Es finden sich die handschriftlichen Aufzeichnungen Pacellis über seine täglichen Treffen mit dem Papst – kurioserweise zwischen Benzin- und Stromrechnungen im Bestand „Stati Ecclesiastici“ verborgen, wo der Kirchenstaat seine Alltagsangelegenheiten ablegte. Es ist eine Entdeckung, welche die Seligsprechung von Pius XII. noch weiter hinausschieben dürfte.

Die Notate des Kardinals Pacelli, über dessen späteres Pontifikat der Schriftsteller Rolf Hochhuth sein Drama „Der Stellvertreter“ schrieb, zeigen eine Kirchenspitze, die den Aufstieg der Nazis zunächst mit Naivität, Ratlosigkeit, bisweilen Wohlwollen beobachtet. Gegenüber dem Kommunismus erschien ihr Hitler als das kleinere Übel.
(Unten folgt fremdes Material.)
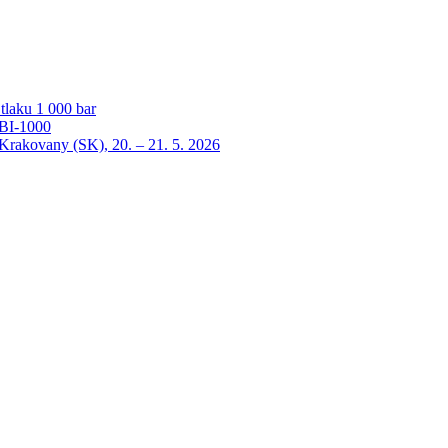
laku 1 000 bar
HBI-1000
ovany (SK), 20. – 21. 5. 2026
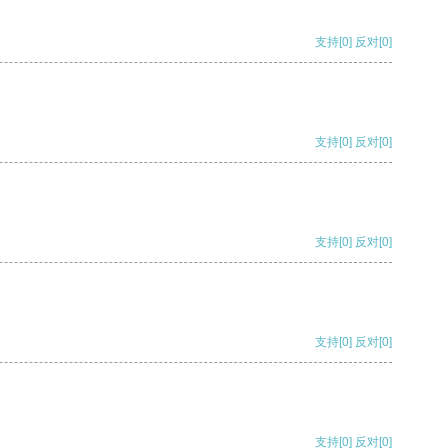
支持
[0]
反对
[0]
支持
[0]
反对
[0]
支持
[0]
反对
[0]
支持
[0]
反对
[0]
支持
[0]
反对
[0]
Aus einer Audienz am 4. März 1933 etwa kommt Pacelli in offensichtlich gehobener Stimmung: „Adolf Hitler ist der erste und einzige Staatsmann, der sich öffentlich gegen die Bolschewisten stellt. Bis jetzt hat das nur der Heilige Vater getan“, so notierte der allmächtige Kardinal in seiner typischen Drei-Millimeter-Handschrift.

In einer anderen Schachtel liegt ein Zettel im DIN-A5-Format in derselben Handschrift. Es ist eine Aufzeichnung vom 1. April 1933, notiert nach der Audienz beim Papst, bei der über die beginnenden Judenverfolgungen in Deutschland gesprochen wurde. Einige Worte sind in eckige Klammern gesetzt, wohl als Kommentar zu einer Aussage des Papstes. Pacelli schreibt: „Es kann der Tag kommen, an dem man sagen können muss, dass etwas getan wurde.“ Ein Schlüsselsatz.
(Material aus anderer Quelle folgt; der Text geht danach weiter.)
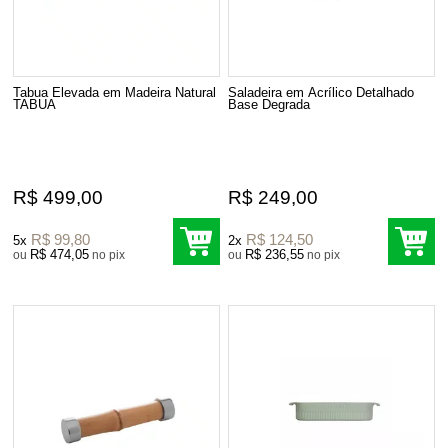
Tabua Elevada em Madeira Natural
Saladeira em Acrílico Detalhado
TABUA
Base Degrada
R$ 499,00
R$ 249,00
R$ 99,80
R$ 124,50
5x
2x
R$ 474,05
R$ 236,55
ou
no pix
ou
no pix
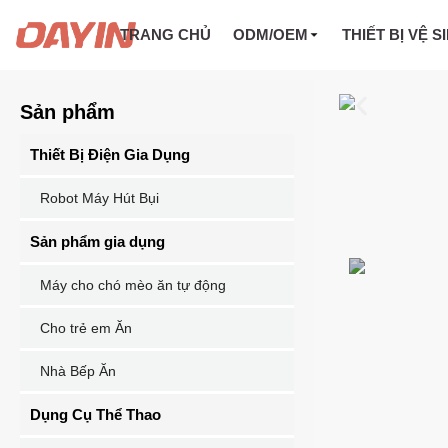
TRANG CHỦ
ODM/OEM
THIẾT BỊ VỆ S
Sản phẩm
Thiết Bị Điện Gia Dụng
Robot Máy Hút Bụi
Sản phẩm gia dụng
Máy cho chó mèo ăn tự động
Cho trẻ em Ăn
Nhà Bếp Ăn
Dụng Cụ Thể Thao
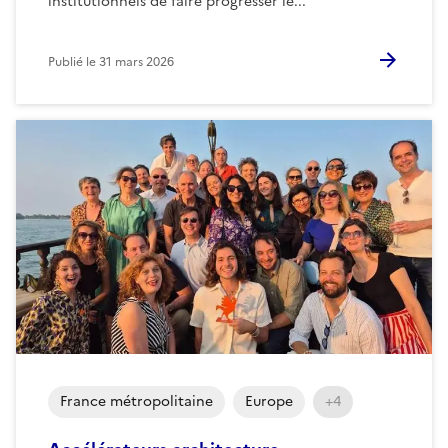
institutionnels de faire progresser le...
Publié le
31 mars 2026
France métropolitaine
Europe
+4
Es ist kein Satz eines Heiligen. Es geht nicht um richtig und falsch, nicht um Moral, sondern um diplomatisches Finassieren. Der Satz zeugt von ratloser Schwäche, Selbstlähmung, Feigheit.

Schreibe einen Kommentar

Kommentar

  1. naja sicher interessant, fragt sich nur, ob derlei fragmentarische Notizen noch dazu aus dem Jahr 33 tatsächlich für ein deutlicheres Urteil über die Rolle der Pius-Päpste in dieser unseligen Zeit verwerten lassen, oder ob sie nicht wieder selektiv zur Untermauerung alteingefahrener, längst gefällter Urteile (Hochhut wurde ja gleich mit aus dem Zylinder gezaubert) herhalten müssen.
    Da warte ich schon lieber auf das Urteil der Geschichtswissenschafter und weniger auf „Spiegel“-analysen, so interessant und kurzweilig sie auch sein mögen.

  2. Ja, das wird dauern. Sehr lustig, wie der Artikel die Goldsuchermentalität unter den Archivforschern schildert.

  3. Und selbst an den beiden Punkten hier kann man schon die böswillige Interpretation ablesen:

    „Adolf Hitler ist der erste und einzige Staatsmann, der sich öffentlich gegen die Bolschewisten stellt. Bis jetzt hat das nur der Heilige Vater getan“

    Eugenio Pacelli äußerst sich hier sicherlich positiv über einen Aspekt des Regierungsantritts Hitlers. Allerdings lobt er noch viel mehr die Haltung von Pius XI und bedauert, daß es niemand anderer getan habe. Nota bene: die Einschätzung Pacellis, niemand habe gegen den Bolschewismus gesprochen, verwundert etwas, wird aber erklärlich, wenn man weiß, daß die Äußerung im Kontext diplomatischer Verhandlungen, die schließlich zum Reichskonkordat führten, liegt. (Eine Neuigkeit ist die Äußerung nämlich nicht.) Letztlich also diplomatische Schmeichelei. Nun kann man meine, der Heilige Stuhl solle nicht diplomatisch handeln, aber daß steht auf einem ganz anderen Blatt und taugt nicht mehr als Vorwurf.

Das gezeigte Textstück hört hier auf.